==== Document text ====
Recently I had the opportunity to work with a management team of food producing company. The owners of Tree Island Gourmet Yogurt wanted:

  1. The team to work more independently in the daily management of the company so that the owners could devote more time to growing the business, and
  2. As they trust that the team, they also wanted the team to be more confident in their own abilities.

I was engaged to facilitate a six hour workshop using the LEGO® SERIOUS PLAY® methodology to:

  1. Help the team visualize and understand the overall system in which the business functions, and
  2. Simulate a few key “what-if” scenarios

The workshop journey started with understanding the individual roles within the team and within the general context of the company. The next step of the process was to define the actors that affect the business and their relative importance. This allowed us to create a system with which we could simulate through several key scenarios related to production and operational issues.

Participants building their models

Building the actors that influence the business.
====
About this task:
In the text about the Tree Island Gourmet Yogurt workshop, how long was the workshop?
==== Listed entries ====
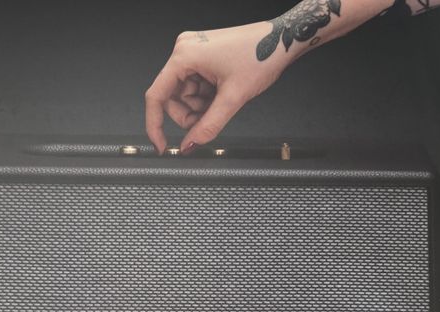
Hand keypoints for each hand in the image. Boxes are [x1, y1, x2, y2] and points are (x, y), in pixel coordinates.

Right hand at [144, 23, 291, 153]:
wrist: (283, 39)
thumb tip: (190, 145)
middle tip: (210, 119)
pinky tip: (223, 94)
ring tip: (223, 101)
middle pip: (172, 97)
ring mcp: (193, 52)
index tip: (161, 145)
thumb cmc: (261, 55)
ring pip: (185, 95)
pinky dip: (206, 97)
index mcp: (185, 55)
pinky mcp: (202, 56)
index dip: (155, 124)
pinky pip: (195, 86)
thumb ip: (208, 126)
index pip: (156, 96)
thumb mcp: (233, 98)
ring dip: (200, 107)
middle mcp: (185, 50)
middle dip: (189, 115)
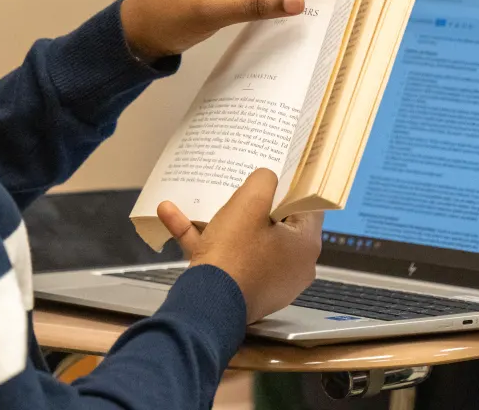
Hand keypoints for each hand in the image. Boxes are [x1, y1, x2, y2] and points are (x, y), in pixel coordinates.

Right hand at [158, 169, 321, 322]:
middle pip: (276, 223)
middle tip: (240, 183)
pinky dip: (204, 239)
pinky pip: (227, 258)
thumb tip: (268, 178)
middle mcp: (294, 266)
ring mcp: (269, 282)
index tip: (276, 170)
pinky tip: (171, 215)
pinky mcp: (244, 292)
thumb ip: (264, 181)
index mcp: (305, 246)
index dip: (291, 185)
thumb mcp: (249, 204)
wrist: (205, 306)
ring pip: (246, 241)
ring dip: (219, 220)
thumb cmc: (234, 254)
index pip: (307, 206)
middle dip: (252, 203)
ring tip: (199, 198)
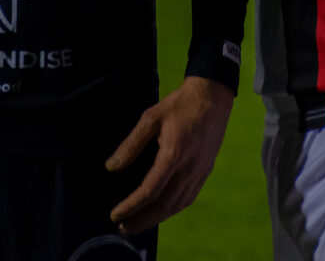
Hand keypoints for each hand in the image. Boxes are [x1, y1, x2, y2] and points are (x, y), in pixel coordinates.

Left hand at [105, 76, 234, 234]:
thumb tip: (112, 166)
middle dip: (141, 221)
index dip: (131, 207)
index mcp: (173, 154)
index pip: (149, 191)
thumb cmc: (180, 104)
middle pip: (163, 206)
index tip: (115, 215)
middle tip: (123, 228)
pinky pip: (188, 198)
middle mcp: (188, 168)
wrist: (212, 96)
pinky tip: (161, 211)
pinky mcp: (205, 171)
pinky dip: (172, 210)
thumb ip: (131, 144)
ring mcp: (199, 172)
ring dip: (156, 219)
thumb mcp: (151, 117)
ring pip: (176, 206)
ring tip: (137, 224)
====
Solution for this task:
Six hours.